Erlanger Pfadfinder: Lagerfeuer statt Youtube

31.12.2015, 13:00 Uhr
Erlanger Pfadfinder: Lagerfeuer statt Youtube

© Berny Meyer

„We shall live in peace, we shall live in peace, we shall live in peace, some day. . .“, tönt es aus hunderten Mündern auf dem Marktplatz. Erlangens Bürger halten Kerzen in den Händen und singen zum „Advent – Ankommen in Erlangen“ gemeinsam für den Frieden. Nach der Zeremonie gibt es noch weiterhin musikalische Begleitung – im Pfadfinderzelt.

Der Stamm Asgard vom Bund der Pfadfinderinnen und Pfadfinder war auf dem Marktplatz mit zwei großen Zelten, den sogenannten Jurthen vertreten. Darin saßen Pfadfinder und Besucher auf Teppichen und sangen am Lagerfeuer alte Klassiker zu Gitarrenklängen. Der Stamm feiert in diesem Jahr 50-jähriges Jubiläum und zeigt dafür noch bis zum 12. Januar eine Ausstellung in der Stadtbibliothek. Dabei wird jeweils ein Jahrzehnt auf zwei Plakaten mit Bildern und Erklärungen dargestellt. Außerdem gibt es traditionelle Kleidung und Abzeichen zu sehen.

Was führt eigentlich die sogenannten „Digital Natives“ heute noch zu den Pfadfindern? Warum tauschen sie freiwillig Youtube-Videos gegen Lagerfeuerromantik, Playstation gegen Wanderrucksack oder Hotels gegen Gruppenzelte? Und warum heißt es bei Ehemaligen „Einmal Pfadfinder, immer Pfadfinder"? Antworten darauf haben sowohl Frederick Marthol, 16-jähriger Stammesführer des Stammes Asgard, sowie Harald Rosteck, der unter anderem die Ausstellung organisierte.

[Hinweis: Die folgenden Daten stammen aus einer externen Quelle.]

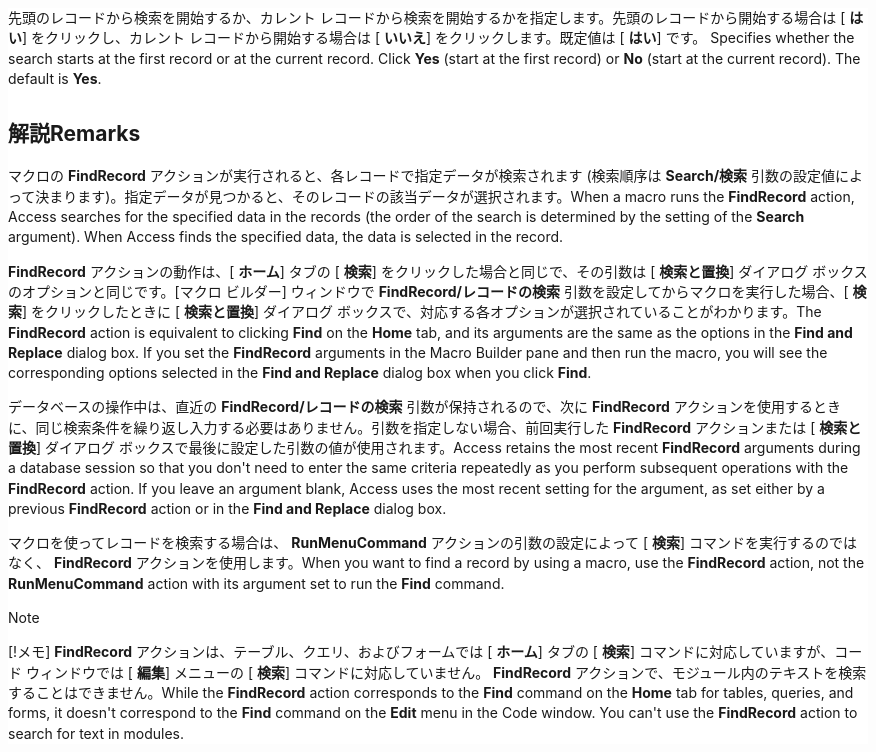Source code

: <td><p><span data-ttu-id="7d6c4-p108">先頭のレコードから検索を開始するか、カレント レコードから検索を開始するかを指定します。先頭のレコードから開始する場合は [ <strong>はい</strong>] をクリックし、カレント レコードから開始する場合は [ <strong>いいえ</strong>] をクリックします。既定値は [ <strong>はい</strong>] です。  </span><span class="sxs-lookup"><span data-stu-id="7d6c4-p108">Specifies whether the search starts at the first record or at the current record. Click <strong>Yes</strong> (start at the first record) or <strong>No</strong> (start at the current record). The default is <strong>Yes</strong>.</span></span></p></td>
</tr>
</tbody>
</table>


## <a name="remarks"></a><span data-ttu-id="7d6c4-149">解説</span><span class="sxs-lookup"><span data-stu-id="7d6c4-149">Remarks</span></span>

<span data-ttu-id="7d6c4-p109">マクロの **FindRecord** アクションが実行されると、各レコードで指定データが検索されます (検索順序は **Search/検索** 引数の設定値によって決まります)。指定データが見つかると、そのレコードの該当データが選択されます。</span><span class="sxs-lookup"><span data-stu-id="7d6c4-p109">When a macro runs the **FindRecord** action, Access searches for the specified data in the records (the order of the search is determined by the setting of the **Search** argument). When Access finds the specified data, the data is selected in the record.</span></span>

<span data-ttu-id="7d6c4-p110">**FindRecord** アクションの動作は、[ **ホーム**] タブの [ **検索**] をクリックした場合と同じで、その引数は [ **検索と置換**] ダイアログ ボックスのオプションと同じです。[マクロ ビルダー] ウィンドウで **FindRecord/レコードの検索** 引数を設定してからマクロを実行した場合、[ **検索**] をクリックしたときに [ **検索と置換**] ダイアログ ボックスで、対応する各オプションが選択されていることがわかります。</span><span class="sxs-lookup"><span data-stu-id="7d6c4-p110">The **FindRecord** action is equivalent to clicking **Find** on the **Home** tab, and its arguments are the same as the options in the **Find and Replace** dialog box. If you set the **FindRecord** arguments in the Macro Builder pane and then run the macro, you will see the corresponding options selected in the **Find and Replace** dialog box when you click **Find**.</span></span>

<span data-ttu-id="7d6c4-p111">データベースの操作中は、直近の **FindRecord/レコードの検索** 引数が保持されるので、次に **FindRecord** アクションを使用するときに、同じ検索条件を繰り返し入力する必要はありません。引数を指定しない場合、前回実行した **FindRecord** アクションまたは [ **検索と置換**] ダイアログ ボックスで最後に設定した引数の値が使用されます。</span><span class="sxs-lookup"><span data-stu-id="7d6c4-p111">Access retains the most recent **FindRecord** arguments during a database session so that you don't need to enter the same criteria repeatedly as you perform subsequent operations with the **FindRecord** action. If you leave an argument blank, Access uses the most recent setting for the argument, as set either by a previous **FindRecord** action or in the **Find and Replace** dialog box.</span></span>

<span data-ttu-id="7d6c4-156">マクロを使ってレコードを検索する場合は、 **RunMenuCommand** アクションの引数の設定によって [ **検索**] コマンドを実行するのではなく、 **FindRecord** アクションを使用します。</span><span class="sxs-lookup"><span data-stu-id="7d6c4-156">When you want to find a record by using a macro, use the **FindRecord** action, not the **RunMenuCommand** action with its argument set to run the **Find** command.</span></span>


> [!NOTE]
> <P><span data-ttu-id="7d6c4-p112">[!メモ] <STRONG>FindRecord</STRONG> アクションは、テーブル、クエリ、およびフォームでは [ <STRONG>ホーム</STRONG>] タブの [ <STRONG>検索</STRONG>] コマンドに対応していますが、コード ウィンドウでは [ <STRONG>編集</STRONG>] メニューの [ <STRONG>検索</STRONG>] コマンドに対応していません。 <STRONG>FindRecord</STRONG> アクションで、モジュール内のテキストを検索することはできません。</span><span class="sxs-lookup"><span data-stu-id="7d6c4-p112">While the <STRONG>FindRecord</STRONG> action corresponds to the <STRONG>Find</STRONG> command on the <STRONG>Home</STRONG> tab for tables, queries, and forms, it doesn't correspond to the <STRONG>Find</STRONG> command on the <STRONG>Edit</STRONG> menu in the Code window. You can't use the <STRONG>FindRecord</STRONG> action to search for text in modules.</span></span></P>
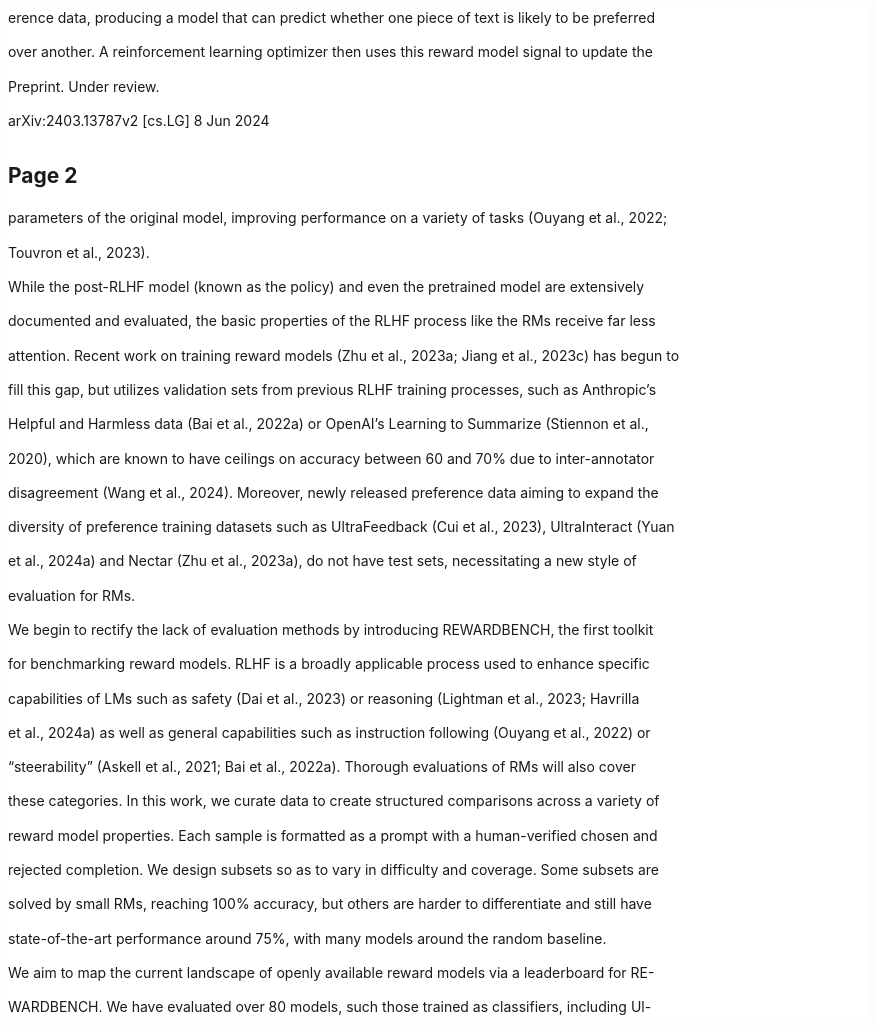 erence data, producing a model that can predict whether one piece of text is likely to be preferred

over another. A reinforcement learning optimizer then uses this reward model signal to update the

Preprint. Under review.

arXiv:2403.13787v2  [cs.LG]  8 Jun 2024

## Page 2

parameters of the original model, improving performance on a variety of tasks (Ouyang et al., 2022;

Touvron et al., 2023).

While the post-RLHF model (known as the policy) and even the pretrained model are extensively

documented and evaluated, the basic properties of the RLHF process like the RMs receive far less

attention. Recent work on training reward models (Zhu et al., 2023a; Jiang et al., 2023c) has begun to

fill this gap, but utilizes validation sets from previous RLHF training processes, such as Anthropic’s

Helpful and Harmless data (Bai et al., 2022a) or OpenAI’s Learning to Summarize (Stiennon et al.,

2020), which are known to have ceilings on accuracy between 60 and 70% due to inter-annotator

disagreement (Wang et al., 2024). Moreover, newly released preference data aiming to expand the

diversity of preference training datasets such as UltraFeedback (Cui et al., 2023), UltraInteract (Yuan

et al., 2024a) and Nectar (Zhu et al., 2023a), do not have test sets, necessitating a new style of

evaluation for RMs.

We begin to rectify the lack of evaluation methods by introducing REWARDBENCH, the first toolkit

for benchmarking reward models. RLHF is a broadly applicable process used to enhance specific

capabilities of LMs such as safety (Dai et al., 2023) or reasoning (Lightman et al., 2023; Havrilla

et al., 2024a) as well as general capabilities such as instruction following (Ouyang et al., 2022) or

“steerability” (Askell et al., 2021; Bai et al., 2022a). Thorough evaluations of RMs will also cover

these categories. In this work, we curate data to create structured comparisons across a variety of

reward model properties. Each sample is formatted as a prompt with a human-verified chosen and

rejected completion. We design subsets so as to vary in difficulty and coverage. Some subsets are

solved by small RMs, reaching 100% accuracy, but others are harder to differentiate and still have

state-of-the-art performance around 75%, with many models around the random baseline.

We aim to map the current landscape of openly available reward models via a leaderboard for RE-

WARDBENCH. We have evaluated over 80 models, such those trained as classifiers, including Ul-
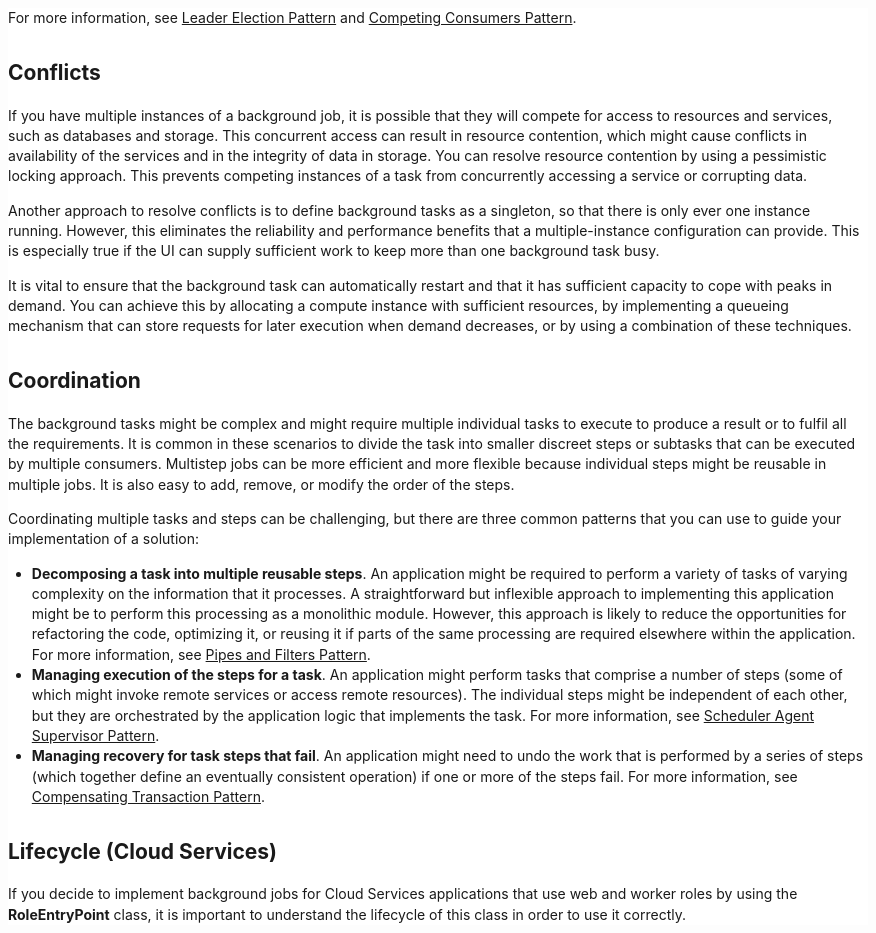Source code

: For more information, see [Leader Election Pattern](http://msdn.microsoft.com/library/dn568104.aspx) and [Competing Consumers
Pattern](http://msdn.microsoft.com/library/dn568101.aspx).

## Conflicts
If you have multiple instances of a background job, it is possible that they will compete for access to resources and services, such as databases and storage. This concurrent access can result in resource contention, which might cause conflicts in availability of the services and in the integrity of data in storage. You can resolve resource contention by using a pessimistic locking approach. This prevents competing instances of a task from concurrently accessing a service or corrupting data.

Another approach to resolve conflicts is to define background tasks as a singleton, so that there is only ever one instance running. However, this eliminates the reliability and performance benefits that a multiple-instance configuration can provide. This is especially true if the UI can supply sufficient work to keep more than one background task busy.

It is vital to ensure that the background task can automatically restart and that it has sufficient capacity to cope with peaks in demand. You can achieve this by allocating a compute instance with sufficient resources, by implementing a queueing mechanism that can store requests for later execution when demand decreases, or by using a combination of these techniques.

## Coordination
The background tasks might be complex and might require multiple individual tasks to execute to produce a result or to fulfil all the requirements. It is common in these scenarios to divide the task into smaller discreet steps or subtasks that can be executed by multiple consumers. Multistep jobs can be more efficient and more flexible because individual steps might be reusable in multiple jobs. It is also easy to add, remove, or modify the order of the steps.

Coordinating multiple tasks and steps can be challenging, but there are three common patterns that you can use to guide your implementation of a solution:

* **Decomposing a task into multiple reusable steps**. An application might be required to perform a variety of tasks of varying complexity on the information that it processes. A straightforward but inflexible approach to implementing this application might be to perform this processing as a monolithic module. However, this approach is likely to reduce the opportunities for refactoring the code, optimizing it, or reusing it if parts of the same processing are required elsewhere within the application. For more information, see [Pipes and Filters Pattern](http://msdn.microsoft.com/library/dn568100.aspx).
* **Managing execution of the steps for a task**. An application might perform tasks that comprise a number of steps (some of which might invoke remote services or access remote resources). The individual steps might be independent of each other, but they are orchestrated by the application logic that implements the task. For more information, see [Scheduler Agent Supervisor Pattern](http://msdn.microsoft.com/library/dn589780.aspx).
* **Managing recovery for task steps that fail**. An application might need to undo the work that is performed by a series of steps (which together define an eventually consistent operation) if one or more of the steps fail. For more information, see [Compensating Transaction Pattern](http://msdn.microsoft.com/library/dn589804.aspx).

## Lifecycle (Cloud Services)
 If you decide to implement background jobs for Cloud Services applications that use web and worker roles by using the **RoleEntryPoint** class, it is important to understand the lifecycle of this class in order to use it correctly.

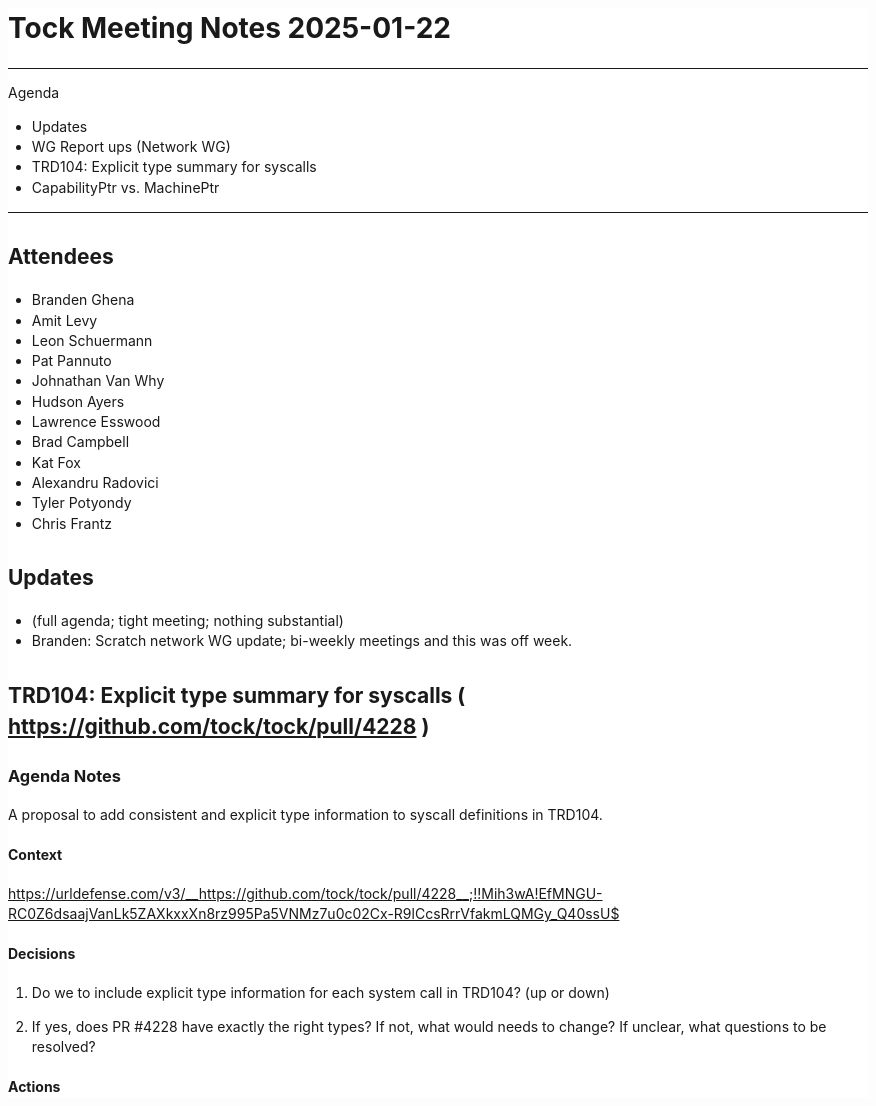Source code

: # Tock Meeting Notes 2025-01-22

---

Agenda
- Updates
- WG Report ups (Network WG)
- TRD104: Explicit type summary for syscalls
- CapabilityPtr vs. MachinePtr

---

## Attendees
 - Branden Ghena
 - Amit Levy
 - Leon Schuermann
 - Pat Pannuto
 - Johnathan Van Why
 - Hudson Ayers
 - Lawrence Esswood
 - Brad Campbell
 - Kat Fox
 - Alexandru Radovici
 - Tyler Potyondy
 - Chris Frantz

## Updates

 - (full agenda; tight meeting; nothing substantial)
 - Branden: Scratch network WG update; bi-weekly meetings and this was off week.

## TRD104: Explicit type summary for syscalls ( https://github.com/tock/tock/pull/4228 )

### Agenda Notes

A proposal to add consistent and explicit type information to syscall definitions in TRD104.

#### Context

https://urldefense.com/v3/__https://github.com/tock/tock/pull/4228__;!!Mih3wA!EfMNGU-RC0Z6dsaajVanLk5ZAXkxxXn8rz995Pa5VNMz7u0c02Cx-R9lCcsRrrVfakmLQMGy_Q40ssU$

#### Decisions

1. Do we to include explicit type information for each system call in TRD104? (up or down)

2. If yes, does PR #4228 have exactly the right types? If not, what would needs to change? If unclear, what questions to be resolved?

#### Actions
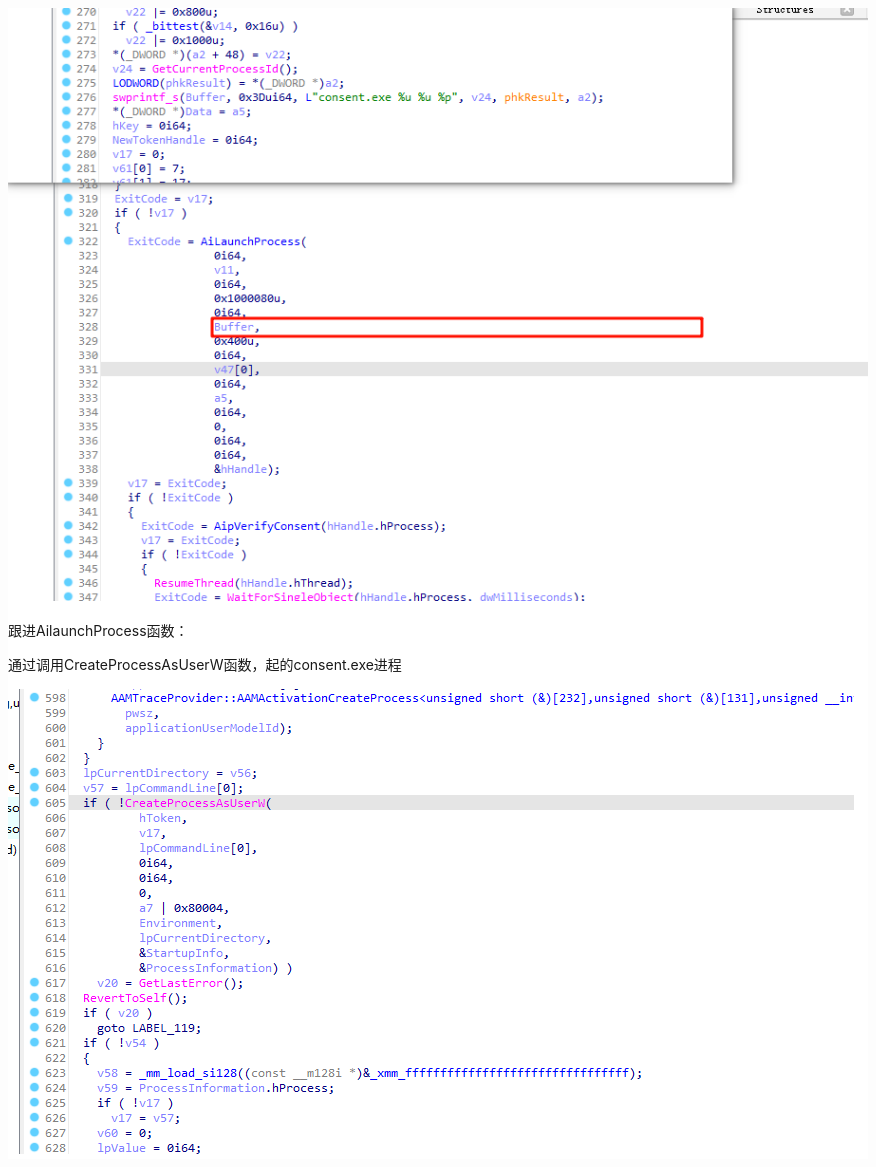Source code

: ![image-20240616220716565](/img/UAC流程及提权原理分析/image-20240616220716565.png)

跟进AilaunchProcess函数：

通过调用CreateProcessAsUserW函数，起的consent.exe进程

![image-20240622205650283](/img/UAC流程及提权原理分析/image-20240622205650283.png)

„Wir bieten das komplette Kontrastprogramm zu den Medien. Die Jugendlichen kommen wieder zur Natur und merken, wie viel Spaß man ohne Technik haben kann“, erklärt Frederick. Trotzdem schließt er Pfadfinder sein und Technik nutzen nicht aus: „Wir wollen zeitgemäß bleiben und die Medien auch mal für unsere Vorteile nutzen." Zum Wandern benutzen sie Google Maps, in ihrem Blockhaus gibt es WLAN.

Davon abgesehen gibt es auch noch zeitlose Gründe, die Pfadfinder begeistern. Konfliktlösung und Teamfähigkeit werden vermittelt und Verantwortung übernehmen lernt man früh. Mit 14 leitete Frederick seine erste Kleingruppe. Mit 16 trägt er als Stammesführer die Verantwortung über alle 120 Mitglieder des Stammes Asgard, organisiert Events und Wochenendfreizeiten. „Ich bin Pfadfinder aus Überzeugung. Obwohl ich so jung bin, bietet mir das so viele schöne Möglichkeiten. Ich brauche weder Geld noch eine Ausbildung oder einen hierarchischen Status, um hier mitbestimmen zu dürfen.“

Harald Rosteck ist seit 1966, ein Jahr nach der Gründung, Mitglied der Erlanger Pfadfinder. Als Achtjähriger begann er in der jüngsten Pfadfinderstufe, der sogenannten „Meute“. Asgard hatte damals etwa 30 Mitglieder. Die Zahl stieg kontinuierlich, heute sind sie mit 120 Aktiven der größte BdP Stamm in ganz Bayern. Für ihn zeichnen Gemeinschaft, Vielfältigkeit und Internationalität das Pfadfindersein aus. „Du kannst bei den Pfadfindern einfach verschiedene Sachen ausprobieren, die auch mal schief gehen können“, erzählt er begeistert.  Der Satz „learning by doing“ stammt schließlich auch vom Gründer der Pfadfinder — Robert Baden-Powell.

Pfadfindersein bedeutet demnach mehr, als nur durch den Wald zu wandern und auf Zeltlager zu gehen. Die Mitglieder leben Gemeinschaft und übernehmen früh Verantwortung. Die Jugend lernt von der Jugend. Die Verbundenheit zur Natur und der Austausch mit anderen Nationen werden gefördert.